The four major networks and the cable stations provide programming filled with topics and language offensive to many family values. Their news broadcasts provide shallow, sensationalized "news" stories.

In contrast, PBS has maintained a menu of family-friendly, commercial-free programming. Their daily news broadcasts examine issues in detail, providing more than one side of controversial issues. NPR broadcasts a variety of easy listening music and down-to-Earth conversations with their audiences.

While Congress did restore some funding to next year's budget for PBS and NPR following a flood of feedback from the American public, they have vowed to totally eliminate funding for these two networks within the next two years.

Why is it that Congress is willing to provide tax and other monetary benefits to the oil and pharmaceutical industries, but is not willing to support public broadcasting? What is it that the current administration and Congress find so threatening about PBS and NPR? Do they believe the wholesome programs do not support their version of "family values"?

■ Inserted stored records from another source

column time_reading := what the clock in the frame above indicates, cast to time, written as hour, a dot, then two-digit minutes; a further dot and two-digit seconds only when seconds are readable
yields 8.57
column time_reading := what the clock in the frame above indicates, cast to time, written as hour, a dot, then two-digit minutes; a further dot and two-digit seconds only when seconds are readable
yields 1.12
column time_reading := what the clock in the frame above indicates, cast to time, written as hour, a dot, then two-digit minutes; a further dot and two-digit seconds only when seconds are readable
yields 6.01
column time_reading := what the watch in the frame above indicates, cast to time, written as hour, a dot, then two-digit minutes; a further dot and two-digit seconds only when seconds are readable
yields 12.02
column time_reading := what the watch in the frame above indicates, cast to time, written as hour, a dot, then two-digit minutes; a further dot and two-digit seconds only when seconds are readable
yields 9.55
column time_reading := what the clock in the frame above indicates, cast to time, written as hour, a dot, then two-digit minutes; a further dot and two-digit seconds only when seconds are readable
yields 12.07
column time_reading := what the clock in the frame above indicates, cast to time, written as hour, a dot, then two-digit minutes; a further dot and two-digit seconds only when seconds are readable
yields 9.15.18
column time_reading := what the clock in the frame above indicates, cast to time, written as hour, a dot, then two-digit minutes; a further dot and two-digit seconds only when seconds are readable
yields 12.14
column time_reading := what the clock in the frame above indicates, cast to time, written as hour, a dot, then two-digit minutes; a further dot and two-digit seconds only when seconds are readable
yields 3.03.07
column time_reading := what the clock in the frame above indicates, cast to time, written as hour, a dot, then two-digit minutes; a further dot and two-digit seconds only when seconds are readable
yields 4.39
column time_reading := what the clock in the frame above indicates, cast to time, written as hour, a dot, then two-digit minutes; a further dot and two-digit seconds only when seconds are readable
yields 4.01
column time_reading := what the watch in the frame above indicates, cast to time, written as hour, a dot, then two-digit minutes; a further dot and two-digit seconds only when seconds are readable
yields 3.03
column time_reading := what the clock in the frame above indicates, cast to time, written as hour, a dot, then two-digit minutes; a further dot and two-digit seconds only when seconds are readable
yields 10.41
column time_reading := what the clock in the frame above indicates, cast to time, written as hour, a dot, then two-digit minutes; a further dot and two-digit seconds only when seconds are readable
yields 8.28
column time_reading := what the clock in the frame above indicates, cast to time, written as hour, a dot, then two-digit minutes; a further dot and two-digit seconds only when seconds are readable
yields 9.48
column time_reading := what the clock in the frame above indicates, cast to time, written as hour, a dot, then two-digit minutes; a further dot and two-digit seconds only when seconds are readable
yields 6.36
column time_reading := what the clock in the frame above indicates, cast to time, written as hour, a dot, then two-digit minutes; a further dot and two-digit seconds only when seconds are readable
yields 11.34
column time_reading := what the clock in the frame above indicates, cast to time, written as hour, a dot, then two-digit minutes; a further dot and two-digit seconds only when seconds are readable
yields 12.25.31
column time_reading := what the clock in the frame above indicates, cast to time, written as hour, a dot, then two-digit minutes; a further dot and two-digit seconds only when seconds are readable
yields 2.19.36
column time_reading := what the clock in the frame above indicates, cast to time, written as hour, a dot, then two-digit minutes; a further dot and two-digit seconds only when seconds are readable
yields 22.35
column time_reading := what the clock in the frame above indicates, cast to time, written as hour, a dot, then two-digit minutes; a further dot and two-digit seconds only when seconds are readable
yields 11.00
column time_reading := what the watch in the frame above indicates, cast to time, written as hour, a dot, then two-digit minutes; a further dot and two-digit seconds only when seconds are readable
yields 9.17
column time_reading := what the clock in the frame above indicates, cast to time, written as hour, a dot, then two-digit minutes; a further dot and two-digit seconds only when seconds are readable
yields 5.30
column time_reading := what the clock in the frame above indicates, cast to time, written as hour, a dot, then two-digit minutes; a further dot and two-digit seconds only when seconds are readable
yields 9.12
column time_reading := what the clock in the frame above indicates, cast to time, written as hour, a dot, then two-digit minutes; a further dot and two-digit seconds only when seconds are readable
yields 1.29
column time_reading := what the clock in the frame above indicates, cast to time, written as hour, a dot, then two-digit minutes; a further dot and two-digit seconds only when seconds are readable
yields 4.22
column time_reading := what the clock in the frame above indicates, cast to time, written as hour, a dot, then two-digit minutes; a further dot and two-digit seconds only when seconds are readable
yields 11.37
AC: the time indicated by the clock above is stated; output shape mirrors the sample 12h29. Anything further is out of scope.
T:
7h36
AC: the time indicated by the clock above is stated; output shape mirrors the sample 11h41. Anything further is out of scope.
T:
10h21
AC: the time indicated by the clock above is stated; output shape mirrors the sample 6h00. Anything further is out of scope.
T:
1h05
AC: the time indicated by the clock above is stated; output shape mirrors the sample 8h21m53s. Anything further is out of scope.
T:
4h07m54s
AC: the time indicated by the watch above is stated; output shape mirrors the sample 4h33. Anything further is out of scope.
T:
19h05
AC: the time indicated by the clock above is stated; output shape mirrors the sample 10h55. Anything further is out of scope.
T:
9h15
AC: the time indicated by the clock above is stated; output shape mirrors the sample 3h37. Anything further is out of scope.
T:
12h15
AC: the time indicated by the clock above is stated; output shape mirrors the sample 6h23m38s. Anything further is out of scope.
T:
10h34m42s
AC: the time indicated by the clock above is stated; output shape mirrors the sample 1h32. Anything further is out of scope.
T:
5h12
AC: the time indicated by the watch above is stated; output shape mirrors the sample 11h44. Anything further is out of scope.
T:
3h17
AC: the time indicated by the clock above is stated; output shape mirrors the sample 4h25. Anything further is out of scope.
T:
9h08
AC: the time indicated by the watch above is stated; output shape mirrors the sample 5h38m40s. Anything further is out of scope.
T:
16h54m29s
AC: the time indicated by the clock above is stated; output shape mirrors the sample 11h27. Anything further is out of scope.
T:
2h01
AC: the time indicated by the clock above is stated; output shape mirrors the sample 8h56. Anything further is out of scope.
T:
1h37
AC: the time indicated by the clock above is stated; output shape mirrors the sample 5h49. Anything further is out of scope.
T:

Maybe it is because these two networks actually attempt to educate the American public and encourage them to think for themselves, rather than to merely accept what is fed to them in short, quick, incomplete sound bites.

Kathy Villere


Tuning out

Due to the quality of shows on TV this summer, I have started watching the commercials. In the past, I tended to block them out. They seemed to be targeted to the 8-year-old age group. However, lately some have piqued my interest.

I have noticed that a large number of pharmaceutical companies are offering their products on TV. They will tell you how great the products are, but never tell you what it's used for.

Then there are other commercials that give too much information. There is one with "Bob" who has taken the natural male enhancement product. This guy goes around with this stupid grin on his face and goes skinny-dipping in his neighbor's pool during a neighborhood picnic. I've decided if that product makes you look and act like Bob, I will avoid it at all costs.

Then there is this insurance company that tells us that 15 minutes can save us 15 percent on our car insurance. And who did they hire to get the message out? A talking gecko. Now, how much would they be paying this talking gecko (even if he has an agent)? With all the money they are saving on a real actor, they can only knock off 15 percent?

Advertising has changed over the years. I recall as a young man, I would listen to an English-speaking radio station in Mexico with a mailing address in Del Rio, Texas. They advertised everything you could ever imagine and some things you could never imagine. The difference was, we knew it was junk, but it was cheap junk. And some of it was good for a laugh.

Today, TV is still selling a lot of junk, but charging premium prices.

Well I guess I'll just have to wait and see what shows the networks offer this fall. Whatever they offer, I'm sure it will be interrupted every five minutes for a junk sale at premium prices. Maybe I'll just start watching radio.